# SUPPLIED DATA

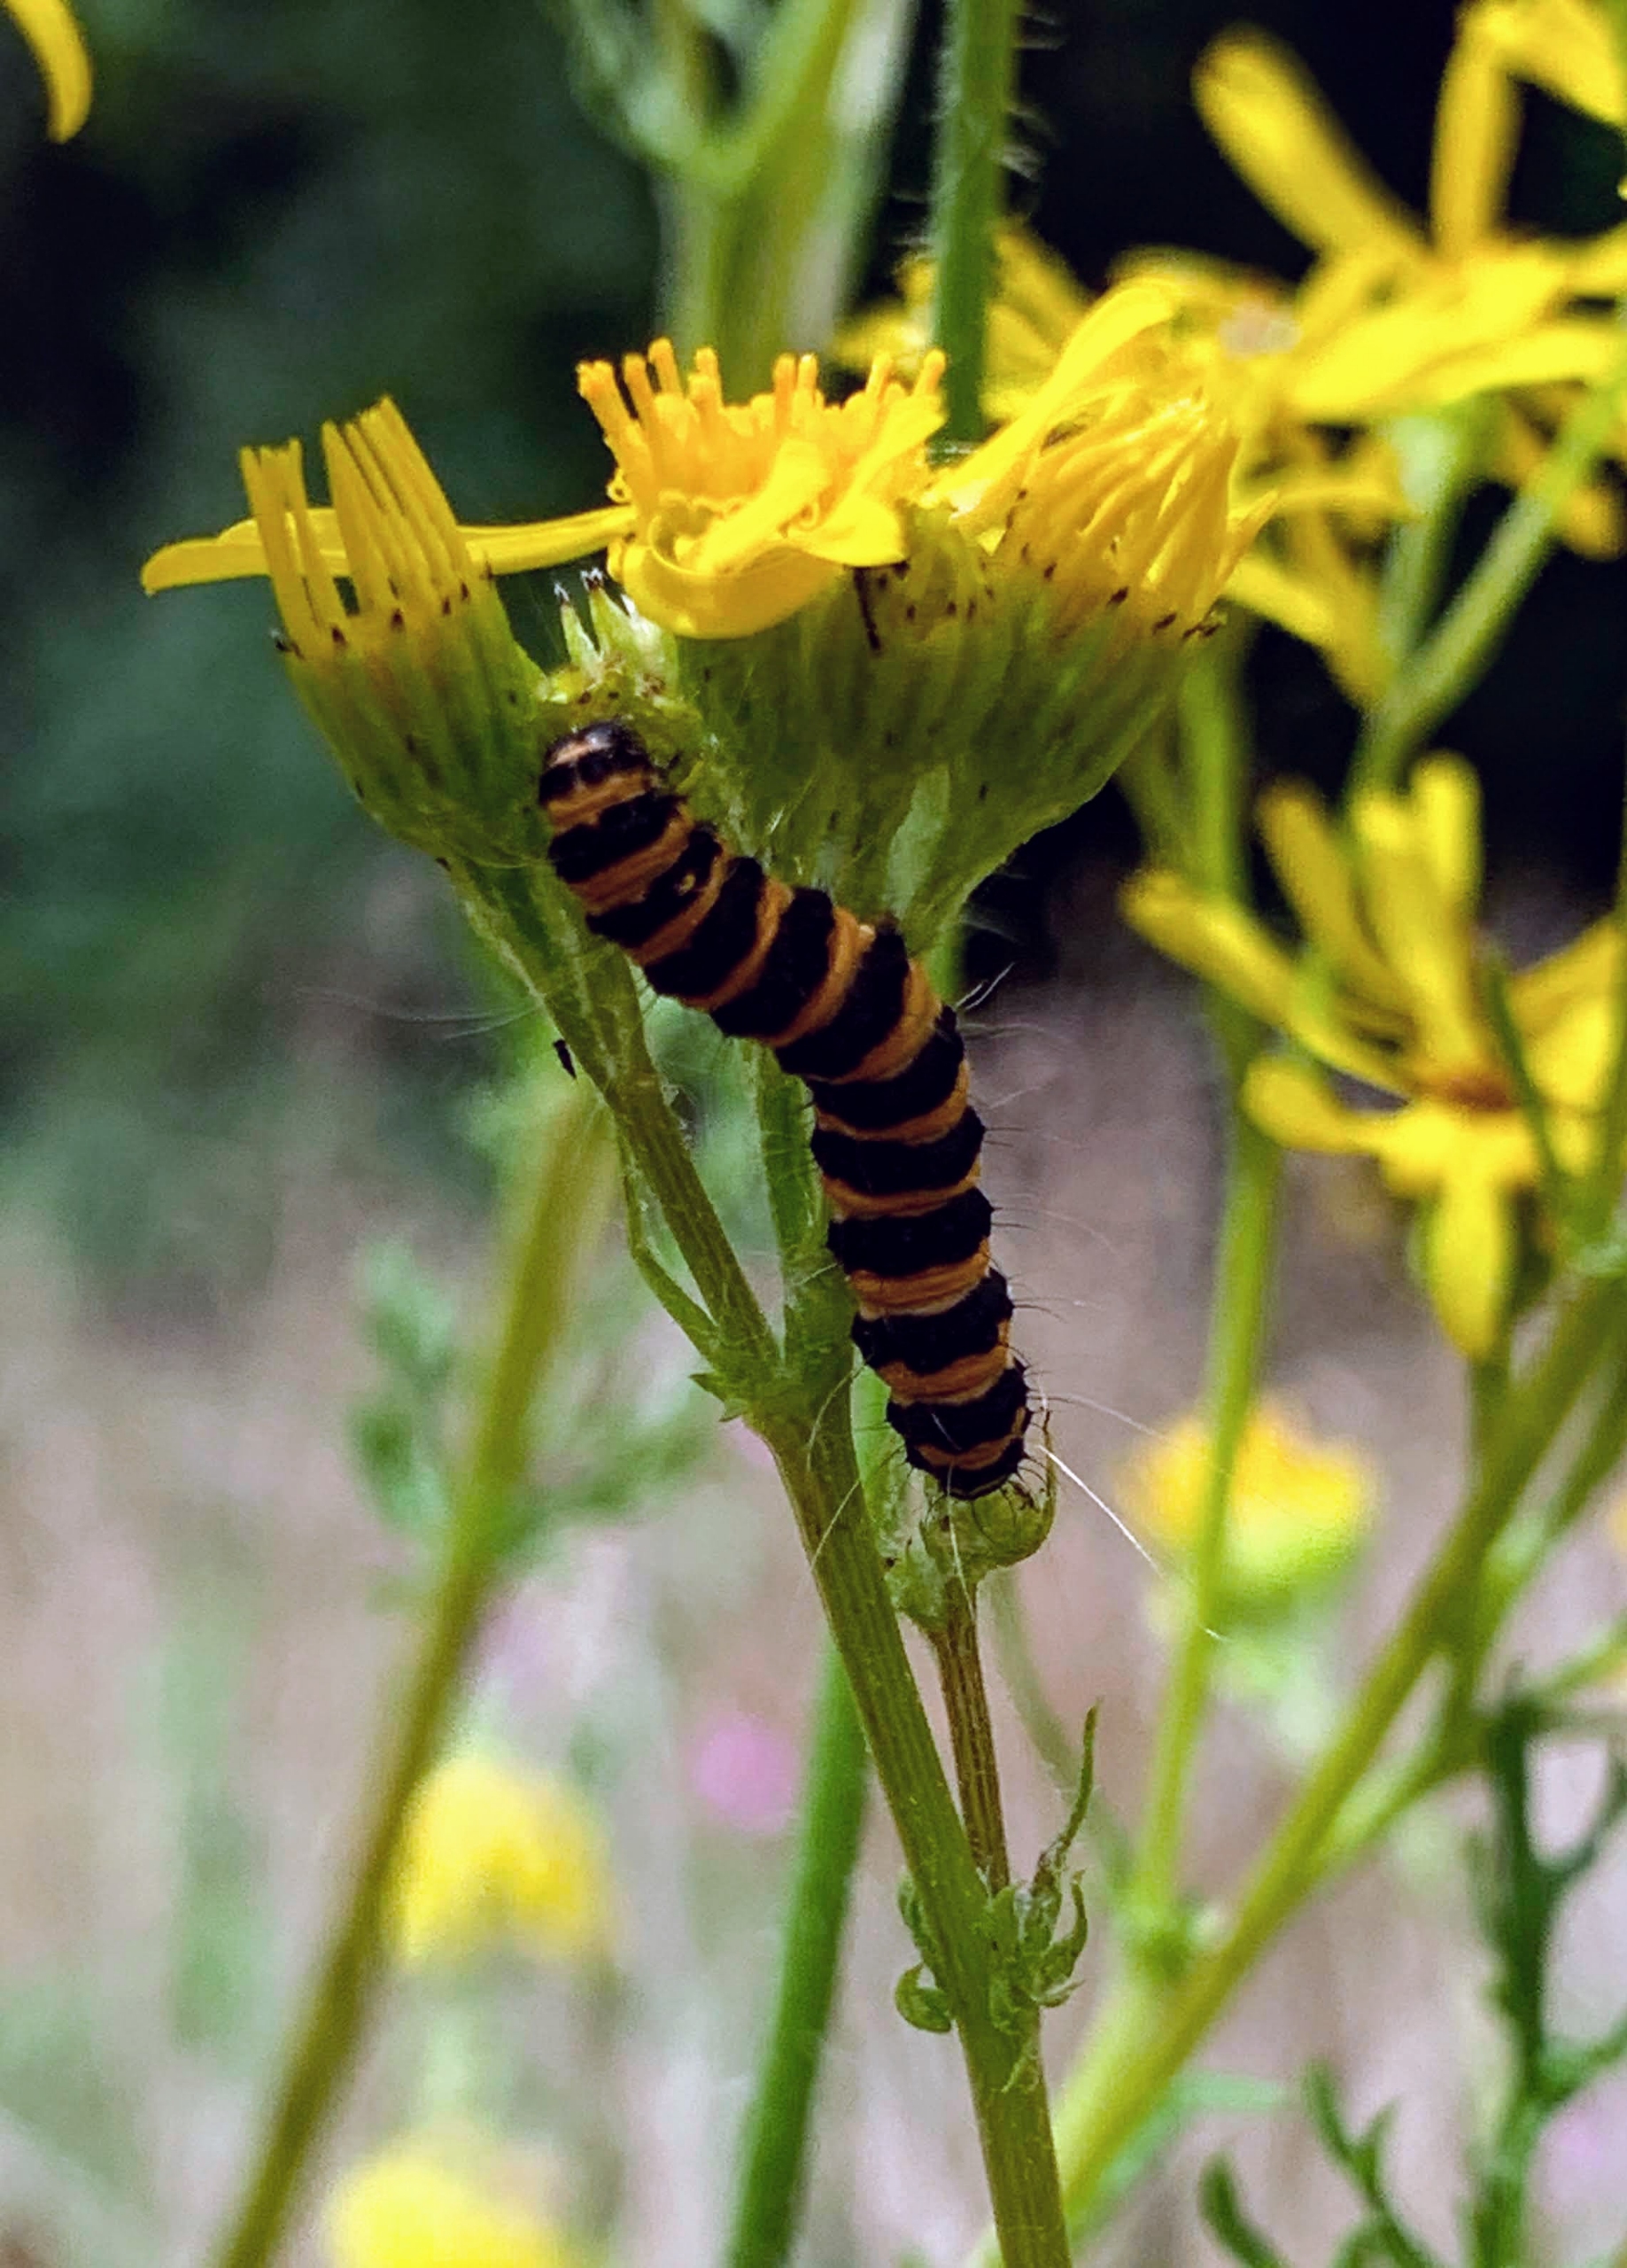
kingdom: Animalia
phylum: Arthropoda
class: Insecta
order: Lepidoptera
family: Erebidae
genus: Tyria
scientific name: Tyria jacobaeae
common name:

# INSTRUCTIONS FOR THE TASK
Format every line of the records above as a Markdown table with the columns Row and Text, numbering each line and skipping any blank lines. Leave the pictures out.

# SOLUTION TO THE PROBLEM
| Row | Text |
|---|---|
| 1 | kingdom: Animalia |
| 2 | phylum: Arthropoda |
| 3 | class: Insecta |
| 4 | order: Lepidoptera |
| 5 | family: Erebidae |
| 6 | genus: Tyria |
| 7 | scientific name: Tyria jacobaeae |
| 8 | common name: |